There is an easier place to access the creek - an old bridge where you can park beside the road and have your boat down to the water in thirty seconds.  But I'd always preferred the trail behind the ranger's office.  It was only a quarter mile or so, descending among the rock faces and dense forest via several rustic staircases.  Near the bottom, where it wasn't quite as steep, the stairs ended and you had to pick your way down a rocky path to the creek bank.  Though it wasn't exactly an easy trip carrying 50 pounds of boat and gear, I always looked forward to this trip and the feeling of immersing myself in the depths of the gorge.

This morning it was a mystical experience.  The fog obscured the edge of the woods, and thickened as I descended slick stairs.  The sound of the whitewater below, usually a roar by the halfway point, was a distant hiss.  The hemlocks and ferns slowly dripped fog borne moisture to the moss below, and occasionally a songbird would call, it's voice padded by the fog.  At the bottom of the stairs I carefully picked my way across the rocks, slowing to clear the crowding trees with the boat.  By the time I got down to the gravel and mud at theedge of the water the fog was so dense that I could barely see 10 feet.  The bright sunlight I'd experienced at meadow above was a soft sterling glow, giving a strange cast to the dark green and brown of the forest.

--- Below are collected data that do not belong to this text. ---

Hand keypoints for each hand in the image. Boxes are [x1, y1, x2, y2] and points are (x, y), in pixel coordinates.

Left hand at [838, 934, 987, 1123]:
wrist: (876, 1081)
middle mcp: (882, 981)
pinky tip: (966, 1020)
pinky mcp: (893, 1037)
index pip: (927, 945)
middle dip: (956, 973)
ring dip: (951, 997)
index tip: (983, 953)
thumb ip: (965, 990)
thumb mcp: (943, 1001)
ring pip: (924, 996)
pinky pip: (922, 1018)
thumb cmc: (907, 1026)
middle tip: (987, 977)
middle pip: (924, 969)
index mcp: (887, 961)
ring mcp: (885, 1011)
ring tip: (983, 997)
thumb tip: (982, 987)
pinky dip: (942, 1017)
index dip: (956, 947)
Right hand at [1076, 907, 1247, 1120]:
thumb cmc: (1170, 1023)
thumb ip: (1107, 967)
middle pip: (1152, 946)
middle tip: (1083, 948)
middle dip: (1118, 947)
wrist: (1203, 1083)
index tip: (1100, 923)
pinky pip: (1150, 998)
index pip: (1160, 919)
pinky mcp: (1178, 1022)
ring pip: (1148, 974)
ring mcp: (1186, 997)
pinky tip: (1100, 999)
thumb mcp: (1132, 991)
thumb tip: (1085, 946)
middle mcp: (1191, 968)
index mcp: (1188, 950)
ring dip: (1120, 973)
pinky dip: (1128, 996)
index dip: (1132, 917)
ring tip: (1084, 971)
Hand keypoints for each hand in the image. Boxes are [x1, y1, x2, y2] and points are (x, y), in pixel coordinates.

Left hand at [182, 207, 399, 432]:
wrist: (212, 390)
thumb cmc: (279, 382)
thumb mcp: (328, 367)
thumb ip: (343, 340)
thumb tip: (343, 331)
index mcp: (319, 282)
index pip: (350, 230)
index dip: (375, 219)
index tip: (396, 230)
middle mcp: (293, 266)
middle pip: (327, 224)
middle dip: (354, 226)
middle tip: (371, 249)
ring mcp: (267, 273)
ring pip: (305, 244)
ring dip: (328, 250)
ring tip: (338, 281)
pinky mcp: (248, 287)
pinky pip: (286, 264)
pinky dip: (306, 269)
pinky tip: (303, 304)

I slipped into the boat and stretched the skirt over the cockpit rim.  The water level was low enough that there was little risk, especially since I'd paddled this creek dozens of times over the past year.  By now I knew the path of the narrow whitewater creek very well, and felt confident in making a solo trip at low water levels.  I picked up my paddle and slid down the bank into the current, guiding the boat to the center of the creek.  Ahead of me I could hear the muted sound of a rapid, growing louder and sharper as I approached.  Yet the scene ahead was still a wall of fog, enclosed by the dark rocks of the banks to my left and right.  I knew I had to be to the right to enter the first rapid, and I eased the boat closer to that shore as the current picked up.  I strained my eyes, peering into the gloom - and now I could see the outline of the white foam on the dark water through the mist.  Another paddle stroke and I was at the lip of the ledge and then past, the fog slowly rolling in the breeze above the rapid.  I cut the boat into an eddy, looking upstream, but the waves were already lost in the fog.

I peeled out back into the main current, and guided the kayak downstream.  Once again the sound of whitewater slowly gained volume and focus - and then was revealed at the last moment of the approach.  This place that was so familiar to me seemed like somewhere new - yet it was only my familiarity that could allow me to press forward with barely any visual cues.  As the boat dove through the mist and turbulent waves the cool water splashed into my face, bringing the morning into sharp reality.  Each rapid was an experience, both the same and different than ever before, and I lingered at the eddies, reluctant to approach the end of the run.
Even longer ago - me in the Pirouette on Slippery Rock Creek in 2001.
Finally I made my way through the last rapid.  I knew the bridge for the takeout was ahead, though it was still concealed in the fog.  Floating on the current, I didn't paddle until it came into view, and then eased towards the shore where I gave one last strong stroke to push the boat onto the sandy shore. 

I left the boat hidden in the woods near the creek, and began the walk back upstream towards the car along the streamside trail.  At the halfway point the fog was beginning to thin noticeably.  And as I finished the climb out of the gorge the brilliant sunshine once again warmed me, with clear blue skies above. By the time I reached the car I was sweating.  Looking down into the gorge there was only the slightest wisp of mist to be seen, twisting and swirling as it slowly disappeared.


  1. Well done! I could see it as clearly as if I were there! You descriptive prose put me right in the middle of the action and I am very envious.

    Thank you for sharing!


    1. Dan,

      Thanks! I can remember that day like it just happened.

      I need to spend more time paddling (sigh).

      Steve Z

  2. Just dropping by to wish you and yours a happy holiday.